Hillary Clinton’s Dog Ate Her Homework 1,100 Times

by Robert Chambers – 

11
Hillarys-Dog

Presidential candidate Hillary Clinton has been meticulous at erasing her tracks on everything from her “cattle futures windfall” and missing Rose Law Firm billing records in the 1990’s to her State Department emails that went missing from the private server she wiped clean of data in her Chappaqua, New York home – with one exception.

While she has been astute enough to break U.S. laws without fear of effective investigation from the American people or even Congress, she did decide comply with Canadian law when it comes to reporting donors to her many endeavors including the Clinton Foundation in particular.

That’s a scramble is on at the Canadian arm of the Clinton Foundation where it turns out more than 1,100 donors were reported to Canadian authorities went missing from U.S. filings – documents needed to conduct audited financial statements required under federal and state law as well as her foundation’s Internal Revenue Service (IRS) 990 tax filings.

Ostensibly, the disclosure fiasco concerns the breaking of Hillary Clinton written pledge to Obama Administration – before she became Secretary of State – to disclose donation’s to the Clinton Foundation from foreign governments, corporations and individuals in advance of receipt so the administration could vet the gifts for any conflict of interest.

With the Canadian disclosures now public, breaking a written pledge between two politicians is the least of Hillary’s worries.

As the drama plays out in Washington, her status as a viable presidential candidate is being called into question as she rushes to refile at least five years’ worth of Clinton Foundation tax returns in advance of IRS and congressional review.

Reporting for The Daily Caller, Chuck Ross writes that the Canadian arm of Clinton’s empire known as the Vancouver-based Clinton-Giustra Enterprise Partnership “is also troubling because of Bill Clinton’s close relationship with Canadian mining magnate Frank Giustra.”

“Giustra donated $31 million to the Clinton Foundation in 2005, months after Clinton accompanied him on a business trip in which he secured a lucrative mining deal with Kazakhstan’s energy agency.

Giustra has since donated another $100 million, which was used to create the Clinton-Giustra Enterprise Partnership.”

One of the partnership’s major donors was the Canada-based Fernwood Foundation that gave an unreported $2.35 million donation to the Clinton Foundation.

More troubling is the fact that the Fernwood Foundation is controlled by Ian Tefler – former chairman of Uranium One – the uranium mining company now controlled by Russia in a sale that then Secretary of State Hillary Clinton had to approve.

Was it pay for play?
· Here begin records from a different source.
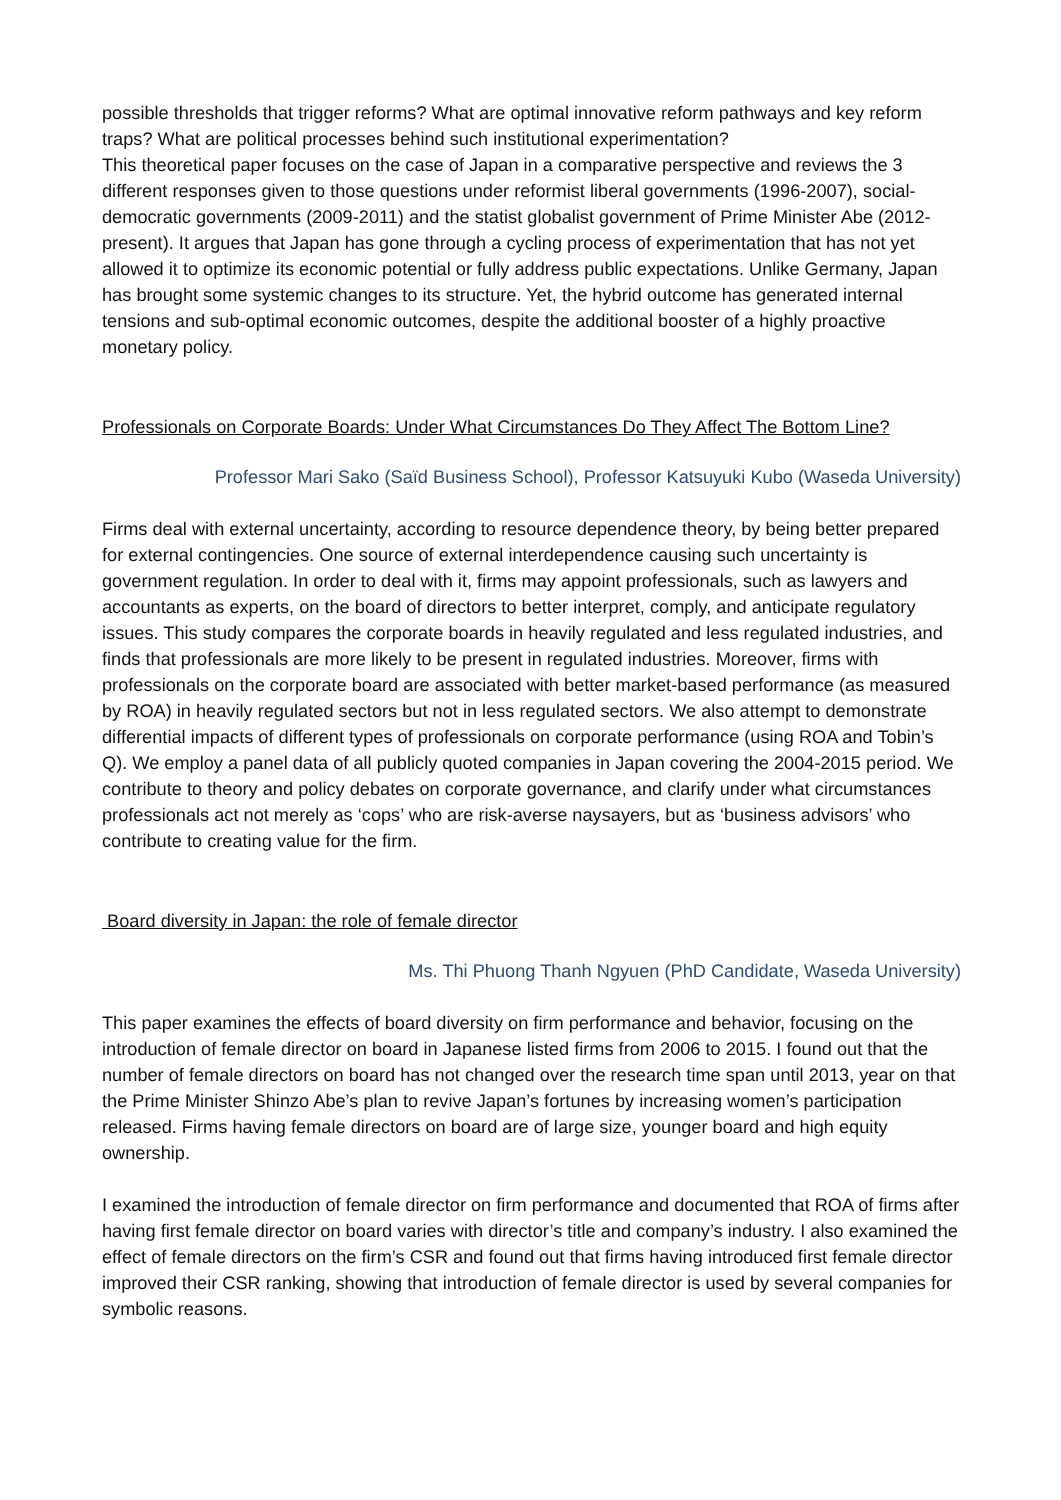possible thresholds that trigger reforms? What are optimal innovative reform pathways and key reform traps? What are political processes behind such institutional experimentation?
This theoretical paper focuses on the case of Japan in a comparative perspective and reviews the 3 different responses given to those questions under reformist liberal governments (1996-2007), social-democratic governments (2009-2011) and the statist globalist government of Prime Minister Abe (2012-present). It argues that Japan has gone through a cycling process of experimentation that has not yet allowed it to optimize its economic potential or fully address public expectations. Unlike Germany, Japan has brought some systemic changes to its structure. Yet, the hybrid outcome has generated internal tensions and sub-optimal economic outcomes, despite the additional booster of a highly proactive monetary policy.
Professionals on Corporate Boards: Under What Circumstances Do They Affect The Bottom Line?
Professor Mari Sako (Saïd Business School), Professor Katsuyuki Kubo (Waseda University)
Firms deal with external uncertainty, according to resource dependence theory, by being better prepared for external contingencies. One source of external interdependence causing such uncertainty is government regulation. In order to deal with it, firms may appoint professionals, such as lawyers and accountants as experts, on the board of directors to better interpret, comply, and anticipate regulatory issues. This study compares the corporate boards in heavily regulated and less regulated industries, and finds that professionals are more likely to be present in regulated industries. Moreover, firms with professionals on the corporate board are associated with better market-based performance (as measured by ROA) in heavily regulated sectors but not in less regulated sectors. We also attempt to demonstrate differential impacts of different types of professionals on corporate performance (using ROA and Tobin’s Q). We employ a panel data of all publicly quoted companies in Japan covering the 2004-2015 period. We contribute to theory and policy debates on corporate governance, and clarify under what circumstances professionals act not merely as ‘cops’ who are risk-averse naysayers, but as ‘business advisors’ who contribute to creating value for the firm.
Board diversity in Japan: the role of female director
Ms. Thi Phuong Thanh Ngyuen (PhD Candidate, Waseda University)
This paper examines the effects of board diversity on firm performance and behavior, focusing on the introduction of female director on board in Japanese listed firms from 2006 to 2015. I found out that the number of female directors on board has not changed over the research time span until 2013, year on that the Prime Minister Shinzo Abe’s plan to revive Japan’s fortunes by increasing women’s participation released. Firms having female directors on board are of large size, younger board and high equity ownership.
I examined the introduction of female director on firm performance and documented that ROA of firms after having first female director on board varies with director’s title and company’s industry. I also examined the effect of female directors on the firm’s CSR and found out that firms having introduced first female director improved their CSR ranking, showing that introduction of female director is used by several companies for symbolic reasons.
So far, no one knows. But the timing of contributions and the taking of official government actions by Secretary Clinton closely correlate creating suspicion all around.

For now, Hillary Clinton is hiding behind privacy laws that govern entities like the Canada-based partnership that is now reaching out to the groups top 28 donors for permission to disclose their identities according to a report published in The Washington Post.

Nothing in Canadian law prevents the disclosure of donor information by a partnership so it becomes a matter of trust in Hillary Clinton.

The question for her is which is more important – the risk of dashing continued donation’s from foreign governments, companies and individuals to the Clinton Foundation by disclosing their names without permission or remaining a viable 2016 presidential candidate (at least in the short term) depending on gravity of what is disclosed.